● **Record set**:

━━━━

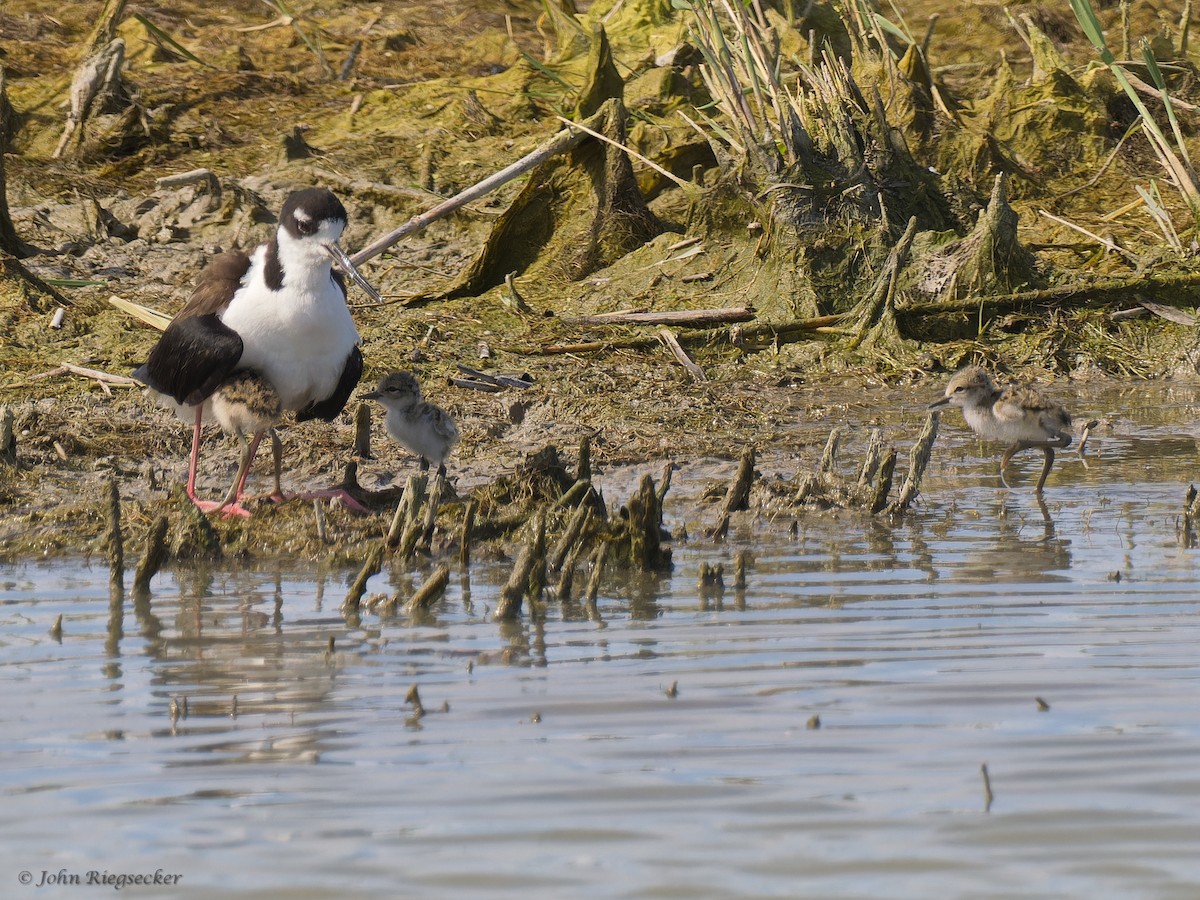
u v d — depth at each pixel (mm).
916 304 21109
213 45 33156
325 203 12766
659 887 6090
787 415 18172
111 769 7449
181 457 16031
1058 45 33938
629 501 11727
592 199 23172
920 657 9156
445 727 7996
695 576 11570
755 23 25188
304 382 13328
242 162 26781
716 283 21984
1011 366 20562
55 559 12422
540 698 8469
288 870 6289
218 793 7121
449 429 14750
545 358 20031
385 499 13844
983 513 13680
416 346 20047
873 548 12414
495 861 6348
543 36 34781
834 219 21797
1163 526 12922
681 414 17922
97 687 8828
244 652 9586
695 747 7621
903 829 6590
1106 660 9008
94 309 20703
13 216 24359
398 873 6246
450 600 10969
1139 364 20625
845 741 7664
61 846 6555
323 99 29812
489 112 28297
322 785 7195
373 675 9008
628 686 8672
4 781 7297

━━━━

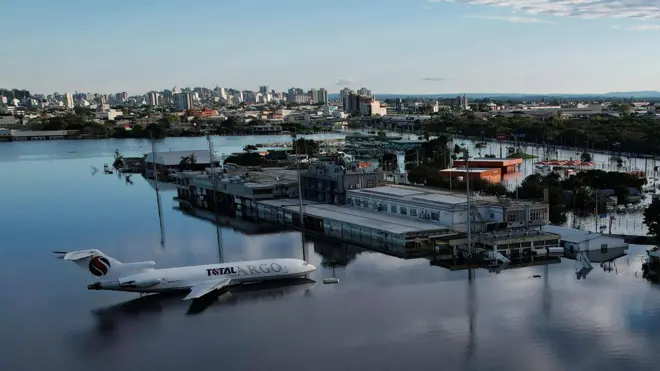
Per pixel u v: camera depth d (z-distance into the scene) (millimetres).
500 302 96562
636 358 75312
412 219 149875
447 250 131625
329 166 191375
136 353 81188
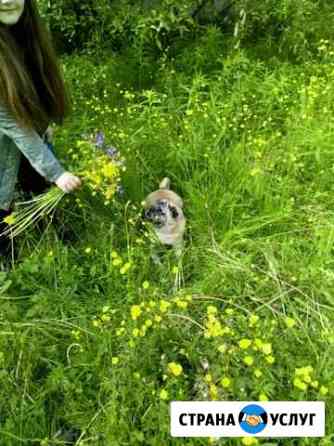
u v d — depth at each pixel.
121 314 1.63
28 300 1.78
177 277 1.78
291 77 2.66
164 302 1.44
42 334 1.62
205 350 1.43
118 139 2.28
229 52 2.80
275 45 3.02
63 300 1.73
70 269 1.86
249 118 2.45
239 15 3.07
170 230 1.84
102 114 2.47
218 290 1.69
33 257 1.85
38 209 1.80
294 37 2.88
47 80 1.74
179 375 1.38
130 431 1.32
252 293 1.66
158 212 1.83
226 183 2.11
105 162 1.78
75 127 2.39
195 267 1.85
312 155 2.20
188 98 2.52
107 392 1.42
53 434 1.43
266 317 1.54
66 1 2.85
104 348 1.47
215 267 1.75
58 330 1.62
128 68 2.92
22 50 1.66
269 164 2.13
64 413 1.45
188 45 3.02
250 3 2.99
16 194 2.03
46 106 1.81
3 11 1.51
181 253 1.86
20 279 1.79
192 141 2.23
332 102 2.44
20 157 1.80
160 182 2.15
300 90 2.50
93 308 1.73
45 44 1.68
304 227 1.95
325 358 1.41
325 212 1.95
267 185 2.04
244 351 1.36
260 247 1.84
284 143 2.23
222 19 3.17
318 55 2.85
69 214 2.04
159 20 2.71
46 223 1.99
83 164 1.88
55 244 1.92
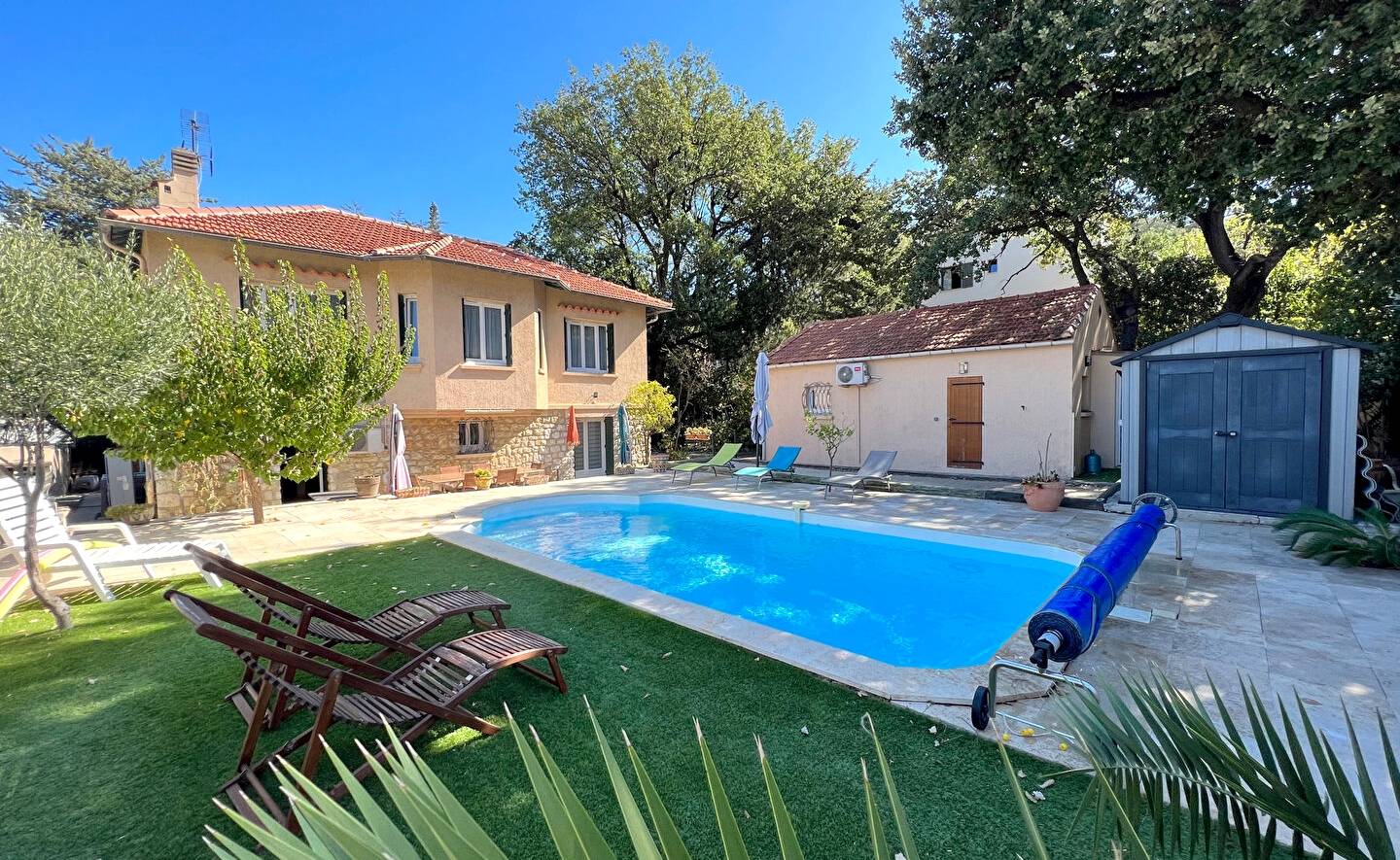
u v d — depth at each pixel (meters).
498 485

━━━━

● **Work to complete**: In the listing above, find the line holding "u v d — depth at each pixel (mm)." and the line holding "695 747 7621", then output those two lines and every line between them exactly.

● **Result for this exercise**:
u v d — depth at each pixel (mm).
916 304 21109
213 45 33156
325 203 12766
659 887 6090
787 415 18172
111 769 7449
181 457 16031
1058 45 33938
629 501 11727
592 199 23172
920 657 9156
445 727 7996
695 576 11570
755 23 25188
304 382 13328
242 162 26781
716 283 21984
1011 366 20562
55 559 12422
540 698 8469
288 870 6289
218 793 7121
449 429 14750
545 358 20031
385 499 13844
983 513 13680
416 346 20047
873 548 12414
495 861 6348
543 36 34781
834 219 21797
1163 526 12922
681 414 17922
97 687 8828
244 652 9586
695 747 7621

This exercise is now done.